━━━━━ Kutipan untuk Dibaca ━━━━━

Hal tersebut, lanjut LBH, diatur dalam Pasal 66 Undang-Undang No, 32 Tahun 2009 tentang Perlindungan dan Pengelolaan Lingkungan Hidup dan Pasal 2 Peraturan Menteri Lingkungan Hidup dan Kehutanan No. 10 Tahun 2024 tentang Perlindungan Hukum terhadap Orang yang Memperjuangkan Hak atas Lingkungan Hidup yang Baik dan Sehat, memandatkan bahwa orang yang memperjuangkan lingkungan hidup tidak dapat dituntut secara pidana maupun digugat secara perdata.
“Selain itu LBH Pekanbaru juga melihat kejadian keberulangan ini adalah kesalahan Negara yang tidak mampu melaksanakan kewajibannya untuk memastikan jaminan ketidakberulangan kepada masyarakat Rempang yang telah menjadi dan/atau mengalami pelanggaran HAM sebagaimana diatur dalam poin 164 standar norma dan pengaturan tentang pembela HAM,” kata LBH Pekanbaru.

━━━━━

[Tugas]: Lanjutkan kutipan berita di atas tentang pernyataan LBH Pekanbaru mengenai masyarakat Rempang. Mulailah tepat setelah kalimat terakhirnya.

━━━━━ Data yang Diberikan ━━━━━

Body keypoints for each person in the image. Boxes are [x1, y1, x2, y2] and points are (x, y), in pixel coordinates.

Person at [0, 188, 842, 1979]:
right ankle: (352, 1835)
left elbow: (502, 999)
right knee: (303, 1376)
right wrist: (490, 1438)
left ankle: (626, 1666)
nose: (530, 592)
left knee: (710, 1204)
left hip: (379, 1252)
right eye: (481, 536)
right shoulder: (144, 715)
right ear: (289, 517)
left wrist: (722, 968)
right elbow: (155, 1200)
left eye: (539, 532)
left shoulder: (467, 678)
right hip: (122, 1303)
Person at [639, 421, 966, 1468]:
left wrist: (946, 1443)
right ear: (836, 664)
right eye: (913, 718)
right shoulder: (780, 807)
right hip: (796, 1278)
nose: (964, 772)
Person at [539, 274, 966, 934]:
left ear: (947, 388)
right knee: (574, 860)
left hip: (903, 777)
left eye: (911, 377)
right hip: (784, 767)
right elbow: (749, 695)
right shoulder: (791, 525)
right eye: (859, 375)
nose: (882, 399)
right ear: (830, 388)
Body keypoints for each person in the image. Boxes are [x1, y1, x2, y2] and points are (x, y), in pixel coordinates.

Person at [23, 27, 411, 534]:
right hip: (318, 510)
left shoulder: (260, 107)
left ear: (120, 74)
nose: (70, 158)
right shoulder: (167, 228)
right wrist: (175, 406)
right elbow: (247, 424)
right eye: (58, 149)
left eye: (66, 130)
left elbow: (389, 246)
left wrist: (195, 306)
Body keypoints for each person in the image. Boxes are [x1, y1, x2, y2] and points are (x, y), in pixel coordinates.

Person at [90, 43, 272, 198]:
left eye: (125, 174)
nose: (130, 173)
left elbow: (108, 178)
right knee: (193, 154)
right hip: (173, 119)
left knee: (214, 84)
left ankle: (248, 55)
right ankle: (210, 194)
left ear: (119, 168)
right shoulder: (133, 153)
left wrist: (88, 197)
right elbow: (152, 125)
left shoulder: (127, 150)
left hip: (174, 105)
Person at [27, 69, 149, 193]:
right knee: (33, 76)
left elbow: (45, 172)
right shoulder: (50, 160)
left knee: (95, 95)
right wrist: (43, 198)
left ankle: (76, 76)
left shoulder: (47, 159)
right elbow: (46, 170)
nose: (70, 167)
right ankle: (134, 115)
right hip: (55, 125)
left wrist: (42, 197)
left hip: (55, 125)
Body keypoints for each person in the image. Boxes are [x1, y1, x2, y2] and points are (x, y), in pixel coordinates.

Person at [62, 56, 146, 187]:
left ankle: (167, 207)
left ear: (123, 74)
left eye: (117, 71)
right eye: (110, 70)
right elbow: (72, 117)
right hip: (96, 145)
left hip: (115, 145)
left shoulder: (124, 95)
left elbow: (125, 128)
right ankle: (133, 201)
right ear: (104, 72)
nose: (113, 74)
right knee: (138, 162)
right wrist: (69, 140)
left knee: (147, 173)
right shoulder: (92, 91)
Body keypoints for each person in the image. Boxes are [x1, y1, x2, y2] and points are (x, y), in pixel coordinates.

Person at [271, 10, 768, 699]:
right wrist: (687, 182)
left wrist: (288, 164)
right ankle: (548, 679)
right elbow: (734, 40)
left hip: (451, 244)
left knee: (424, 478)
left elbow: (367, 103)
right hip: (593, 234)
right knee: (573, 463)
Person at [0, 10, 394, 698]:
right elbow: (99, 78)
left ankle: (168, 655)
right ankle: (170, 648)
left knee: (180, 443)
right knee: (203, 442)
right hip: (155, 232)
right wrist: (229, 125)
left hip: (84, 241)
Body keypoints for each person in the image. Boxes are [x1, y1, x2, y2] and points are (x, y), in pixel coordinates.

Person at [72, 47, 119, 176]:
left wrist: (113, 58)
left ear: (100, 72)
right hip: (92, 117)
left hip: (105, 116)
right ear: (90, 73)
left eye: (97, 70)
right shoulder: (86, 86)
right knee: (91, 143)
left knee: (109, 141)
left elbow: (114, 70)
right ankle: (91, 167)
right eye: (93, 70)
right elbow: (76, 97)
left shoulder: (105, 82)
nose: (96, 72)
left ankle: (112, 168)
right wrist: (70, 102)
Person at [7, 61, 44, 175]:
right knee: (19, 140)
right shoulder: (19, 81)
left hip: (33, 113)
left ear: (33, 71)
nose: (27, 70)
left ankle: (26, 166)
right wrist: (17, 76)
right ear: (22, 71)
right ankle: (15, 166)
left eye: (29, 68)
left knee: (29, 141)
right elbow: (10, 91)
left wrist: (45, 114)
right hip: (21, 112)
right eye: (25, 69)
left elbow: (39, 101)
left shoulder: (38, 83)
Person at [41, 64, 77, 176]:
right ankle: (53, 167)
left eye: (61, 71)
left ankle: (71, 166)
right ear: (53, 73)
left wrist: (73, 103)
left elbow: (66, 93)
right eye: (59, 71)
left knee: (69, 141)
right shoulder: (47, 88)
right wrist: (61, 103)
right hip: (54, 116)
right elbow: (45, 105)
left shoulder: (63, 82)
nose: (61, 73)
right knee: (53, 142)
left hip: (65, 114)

━━━━━

[Jawaban Tugas]:
Meskipun demikian, lanjut LBH, negara sebagai wali dari sistem HAM internasional harus mengambil langkah-langkah perlindungan untuk melawan pelanggaran HAM yang dilakukan oleh PT MEG. LBH memandang kehadiran PT MEG sebagai entitas bisnis di Pulau Rempang telah gagal dalam menghormati maupun mempromosikan hak asasi manusia sebagaimana diatur dalam deklarasi tentang hak dan tanggung jawab sebagai perusahaan untuk mempromosikan dan melindungi HAM dan kebebasan fundamental yang diakui secara universal.
Menurut Komisi untuk Orang Hilang dan Tindak Kekerasan (KontraS), kekerasan yang kembali terjadi kepada warga Rempang merupakan tindakan pengabaian yang secara terus-menerus dilakukan oleh negara, utamanya kepolisian kepada warga yang terdampak PSN. Kekerasan berupa penyerangan yang dilakukan oleh satuan pengamanan PT MEG, kata KontraS, menunjukkan bahwa proyek PSN ini telah mengabaikan bahkan merusak prinsip free prior informed consent (FPIC) sebagaimana telah digariskan dalam Deklarasi PBB tentang Hak-Hak Masyarakat Adat (UNDRIP).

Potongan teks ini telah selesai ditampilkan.